**Problem to work on:** Print every record exactly, omitting all pictures.

**Recorded information:**

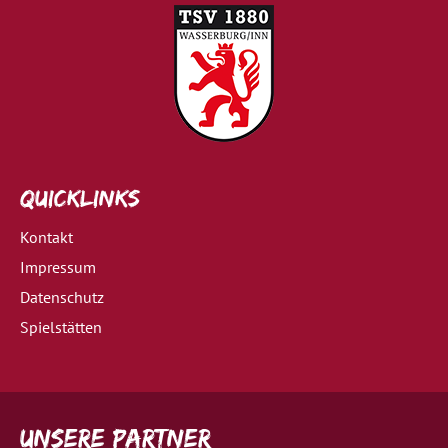
Quicklinks
Kontakt
Impressum
Datenschutz
Spielstätten
Unsere Partner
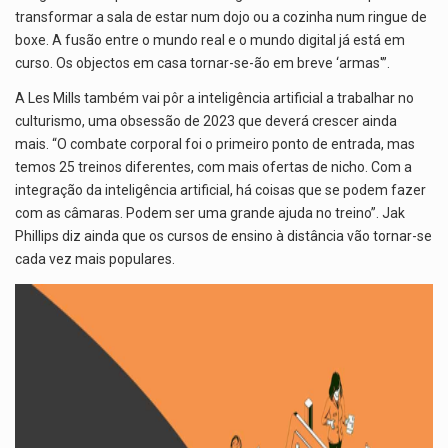
transformar a sala de estar num dojo ou a cozinha num ringue de
boxe. A fusão entre o mundo real e o mundo digital já está em
curso. Os objectos em casa tornar-se-ão em breve ‘armas'”.
A Les Mills também vai pôr a inteligência artificial a trabalhar no
culturismo, uma obsessão de 2023 que deverá crescer ainda
mais. “O combate corporal foi o primeiro ponto de entrada, mas
temos 25 treinos diferentes, com mais ofertas de nicho. Com a
integração da inteligência artificial, há coisas que se podem fazer
com as câmaras. Podem ser uma grande ajuda no treino”. Jak
Phillips diz ainda que os cursos de ensino à distância vão tornar-se
cada vez mais populares.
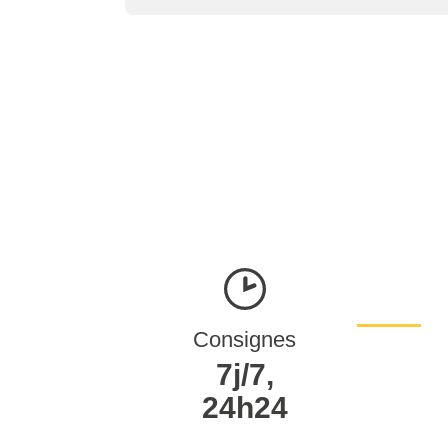
Consignes
7j/7,
24h24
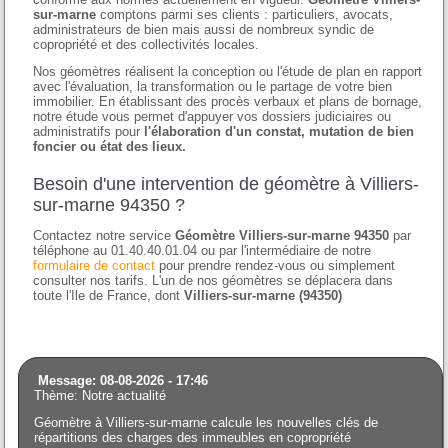
sur-marne
comptons parmi ses clients : particuliers, avocats,
administrateurs de bien mais aussi de nombreux syndic de
copropriété et des collectivités locales.
Nos géomètres réalisent la conception ou l'étude de plan en rapport
avec l'évaluation, la transformation ou le partage de votre bien
immobilier. En établissant des procès verbaux et plans de bornage,
notre étude vous permet d'appuyer vos dossiers judiciaires ou
administratifs pour
l'élaboration d'un constat, mutation de bien
foncier ou état des lieux.
Besoin d'une intervention de géomètre à Villiers-
sur-marne 94350 ?
Contactez notre service
Géomètre Villiers-sur-marne 94350
par
téléphone au 01.40.40.01.04 ou par l'intermédiaire de notre
formulaire de contact
pour prendre rendez-vous ou simplement
consulter nos tarifs. L'un de nos géomètres se déplacera dans
toute l'Ile de France, dont
Villiers-sur-marne (94350)
Message: 08-08-2026 - 17:46
Thème: Notre actualité
Géomètre à Villiers-sur-marne calcule les nouvelles clés de
répartitions des charges des immeubles en copropriété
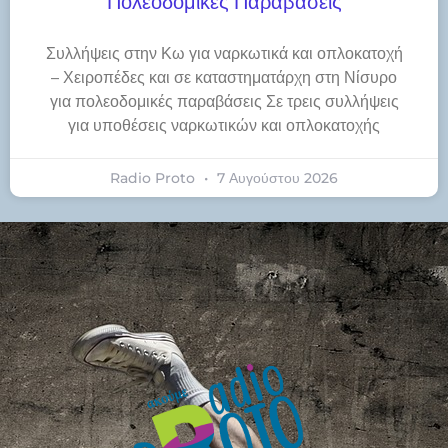
Πολεοδομικές Παραβάσεις
Συλλήψεις στην Κω για ναρκωτικά και οπλοκατοχή
– Χειροπέδες και σε καταστηματάρχη στη Νίσυρο
για πολεοδομικές παραβάσεις Σε τρεις συλλήψεις
για υποθέσεις ναρκωτικών και οπλοκατοχής
Radio Proto
7 Αυγούστου 2026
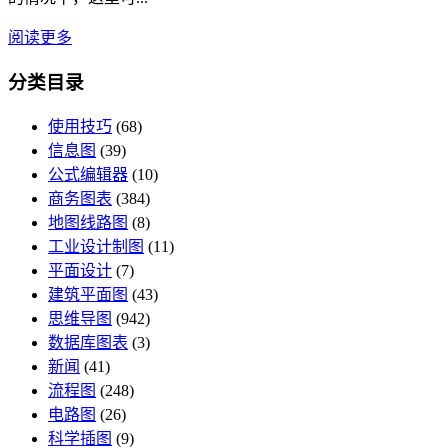
阅读更多
分类目录
使用技巧
(68)
信息图
(39)
公式编辑器
(10)
商务图表
(384)
地图线路图
(8)
工业设计制图
(11)
平面设计
(7)
建筑平面图
(43)
思维导图
(942)
数据库图表
(3)
新闻
(41)
流程图
(248)
电路图
(26)
科学插图
(9)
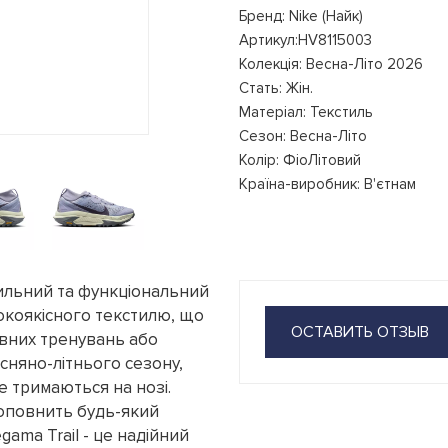
Бренд: Nike (Найк)
Артикул:HV8115003
Колекція: Весна-Літо 2026
Стать: Жін.
Матеріал: Текстиль
Сезон: Весна-Літо
Колір: ФіоЛітовий
Країна-виробник: В'єтнам
стильний та функціональний
сокоякісного текстилю, що
ОСТАВИТЬ ОТЗЫВ
ивних тренувань або
есняно-літнього сезону,
е тримаються на нозі.
доповнить будь-який
ama Trail - це надійний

**Solved exercise:**
Quicklinks
Kontakt
Impressum
Datenschutz
Spielstätten
Unsere Partner
transformar a sala de estar num dojo ou a cozinha num ringue de
boxe. A fusão entre o mundo real e o mundo digital já está em
curso. Os objectos em casa tornar-se-ão em breve ‘armas'”.
A Les Mills também vai pôr a inteligência artificial a trabalhar no
culturismo, uma obsessão de 2023 que deverá crescer ainda
mais. “O combate corporal foi o primeiro ponto de entrada, mas
temos 25 treinos diferentes, com mais ofertas de nicho. Com a
integração da inteligência artificial, há coisas que se podem fazer
com as câmaras. Podem ser uma grande ajuda no treino”. Jak
Phillips diz ainda que os cursos de ensino à distância vão tornar-se
cada vez mais populares.
Consignes
7j/7,
24h24
sur-marne
comptons parmi ses clients : particuliers, avocats,
administrateurs de bien mais aussi de nombreux syndic de
copropriété et des collectivités locales.
Nos géomètres réalisent la conception ou l'étude de plan en rapport
avec l'évaluation, la transformation ou le partage de votre bien
immobilier. En établissant des procès verbaux et plans de bornage,
notre étude vous permet d'appuyer vos dossiers judiciaires ou
administratifs pour
l'élaboration d'un constat, mutation de bien
foncier ou état des lieux.
Besoin d'une intervention de géomètre à Villiers-
sur-marne 94350 ?
Contactez notre service
Géomètre Villiers-sur-marne 94350
par
téléphone au 01.40.40.01.04 ou par l'intermédiaire de notre
formulaire de contact
pour prendre rendez-vous ou simplement
consulter nos tarifs. L'un de nos géomètres se déplacera dans
toute l'Ile de France, dont
Villiers-sur-marne (94350)
Message: 08-08-2026 - 17:46
Thème: Notre actualité
Géomètre à Villiers-sur-marne calcule les nouvelles clés de
répartitions des charges des immeubles en copropriété
Πολεοδομικές Παραβάσεις
Συλλήψεις στην Κω για ναρκωτικά και οπλοκατοχή
– Χειροπέδες και σε καταστηματάρχη στη Νίσυρο
για πολεοδομικές παραβάσεις Σε τρεις συλλήψεις
για υποθέσεις ναρκωτικών και οπλοκατοχής
Radio Proto
7 Αυγούστου 2026
阅读更多
分类目录
使用技巧
(68)
信息图
(39)
公式编辑器
(10)
商务图表
(384)
地图线路图
(8)
工业设计制图
(11)
平面设计
(7)
建筑平面图
(43)
思维导图
(942)
数据库图表
(3)
新闻
(41)
流程图
(248)
电路图
(26)
科学插图
(9)
Бренд: Nike (Найк)
Артикул:HV8115003
Колекція: Весна-Літо 2026
Стать: Жін.
Матеріал: Текстиль
Сезон: Весна-Літо
Колір: ФіоЛітовий
Країна-виробник: В'єтнам
стильний та функціональний
сокоякісного текстилю, що
ОСТАВИТЬ ОТЗЫВ
ивних тренувань або
есняно-літнього сезону,
е тримаються на нозі.
доповнить будь-який
ama Trail - це надійний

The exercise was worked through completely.